Apr 08, 2004 17:06
I have to go to Dell today for orientation at 5:30pm. I think it will be fun. I am glad that I found a job really quick thanks to Matt C. I have had a pretty good week beside being sick all week. I have a terrible cough and stuffy head. I think I might be getting over it. I still coughed my head off last night though. It is only when I lie down that I can tell that I am really sick. I slept a good long while this morning like 7 hrs. Which is good since I went with Derrick to his home town in Ole Kentucky last night. I got to meet his Mom, Dad brother and sister. His sister is adoreable. We talked about gymnastics and we spoke Spanish to each other. That was fun. Then Derrick carried me all around Kentucky to show me around. We even went to some haunted places. Anyways, I had a great time and I think the world of Derrick. He is my kind of folks! Rite! LOL I am kind of sad about moving home but I will not be that far away. I just hate moving. UGH! I will be strong though.

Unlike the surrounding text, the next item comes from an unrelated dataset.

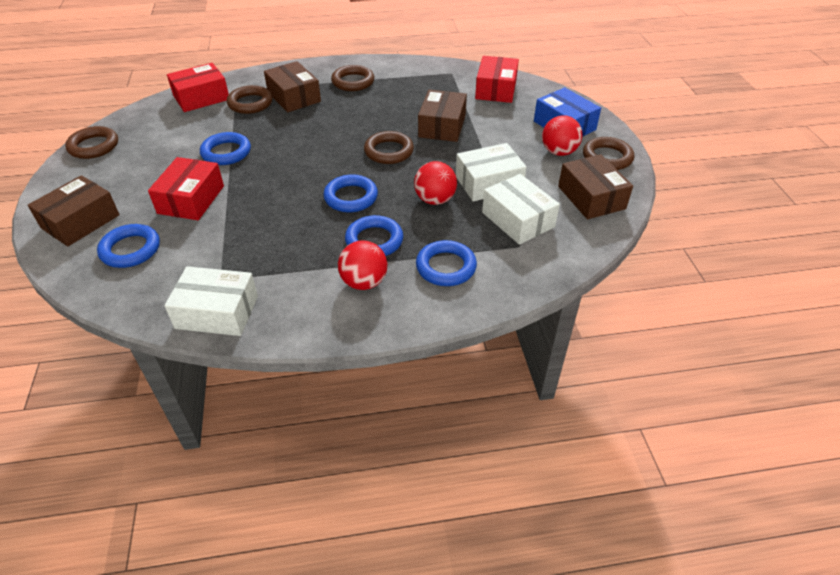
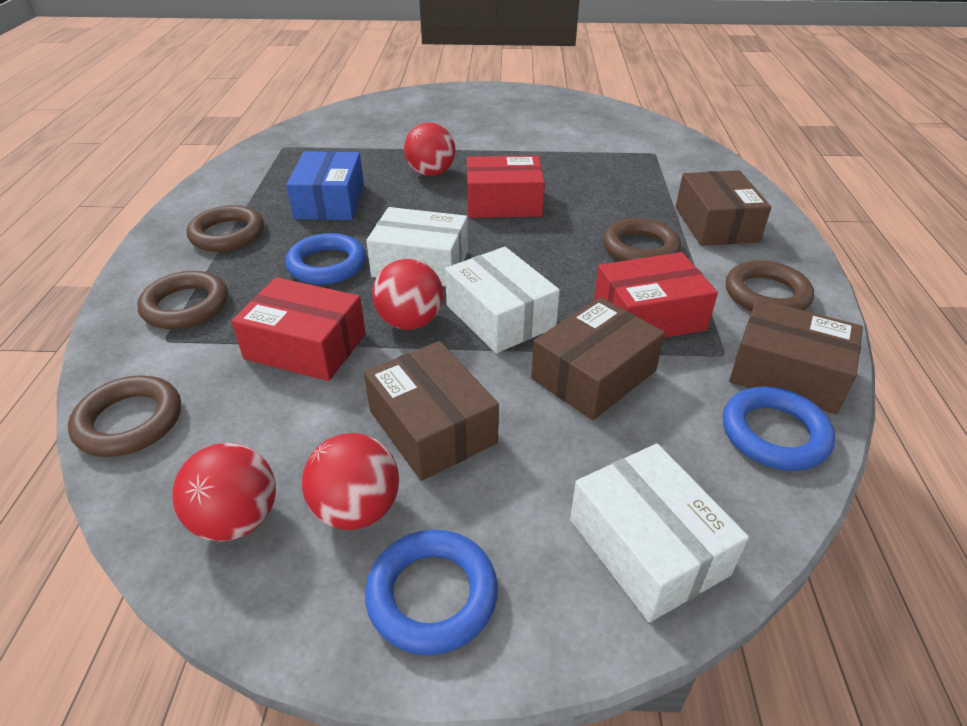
blue ring: 5 -> 3
red ball: 3 -> 4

I would like to say now that I am so sick of everyone thinking that everyone is a drug addict. People are saying that our whole group is on drugs. That is a rumor I am almost sure of. I have been in the gay scene for over 10 years and yeah most everybody has tried something or another and if they haven't already then they might. Some of our group has had past drug problems and they found out that abusing a drug was not the way to go in life. That is cool we commend them for coming clean. But a few people seem to think that everyone is abusing drugs in our group, I disagree, I see like two or three people doing it and yes I have even went to them like all the rest of you have and have told them to slow it down in which they should. We should learn from people who have already been through these problems and listen to them. But as for the whole group using drugs everyday or every weekend or so cracked out that they can't even function, that is just a lie. I am around everyone most all the time and lots of people tell me when they have tried it or slipped up and tried it again and I might hear of that like 1 every two months. This to me isn't drug abuse. I just don't see why we need to keep telling ourselves that everyone is abusing these drugs. One it is a lie and two it makes our group look terrible to people that randomly read these journals and we are just stirring the shit. Go to the person that you think has a drug problem and talk to them as a friend and not bash them in these journals and behind everyones backs, hey I have talked some shit too so I have come to realize myself that I need to stop making fun of people that do have a problem with it. That came to me this morning. I just think that would be the best thing. If they don't listen to you then tell them that you cannot continue to hang with them while they are abusing.
I just know that there is only two or three in our group abusing, there just can't be 30 of us abusing drugs cause hello we would see it. Can we not see right now who is abusing the drugs, it is obvious so why asume that everybody is abusing when we can obviously tell that they are not. I can name some many people that are not abusing drugs in our group. People don't you see. It is not making our group stronger by telling everyone that they are crack addicts when they are not. This has all the people that have tried it once or twice whether it be a week, month or year ago, thinking that you are calling them drugies. People are saying telling so many rumors like hey I heard that so and so is on drugs and it gets back to that person and they are thinking yeah I have tried it before and will tell anyone that asked that they have tried it before and then they are thinking "Why did my friend say I was on drugs when I am not?" I have heard people in our group that have never even tried a drug having to defend themselves when they shouldn't have to.
Yall I just think we need to confront people who are doing them and just stop all the gossip and if you know for sure that they are abusing then please try to save your friends life. We all need each others support. I don't think what we are doing now is healthy in any way for our group of friends. Now it is Spring, we need to plan group things to do. I miss getting together like at Coco's or the cooker. It was good to come together and visit with each other. I think we are all fine and that we can just plan a couple of cute gatherings and bring us all together and we will see how good it feels to have such great people who love us and SUPPORT us through our weakest moments.
I would just like to close with my little bit of information so that people will know. Like I said I have been on the gay scene for many years and yes I have tried so many things including Tina. And I have two things in the last 4 months Pot and Tina. And I can't say that I will never try anything again because I would be lying to you and myself. If they come up with a purple jesus feel good pill next year hey, I just might try that if I make that decision that day. I am not super human and I do make mistakes and I am curious about things and I do have a good head on my shoulders and I try to keep myself on the right path but I might slip off and I am glad that I have all of you because knowing that I have friends and family and a job keeps me from taking the wrong path because I would not want to do anything to lose any of them. I would hope that if I am going to far from my path that my friends would come and help me and not talk bad about me and make me feel like shit for messing up. I love you and hope that any of this made some kind of sense. I wish only the best for all of us and know that we can make as through anything as long as we stick together. MWAH!!!!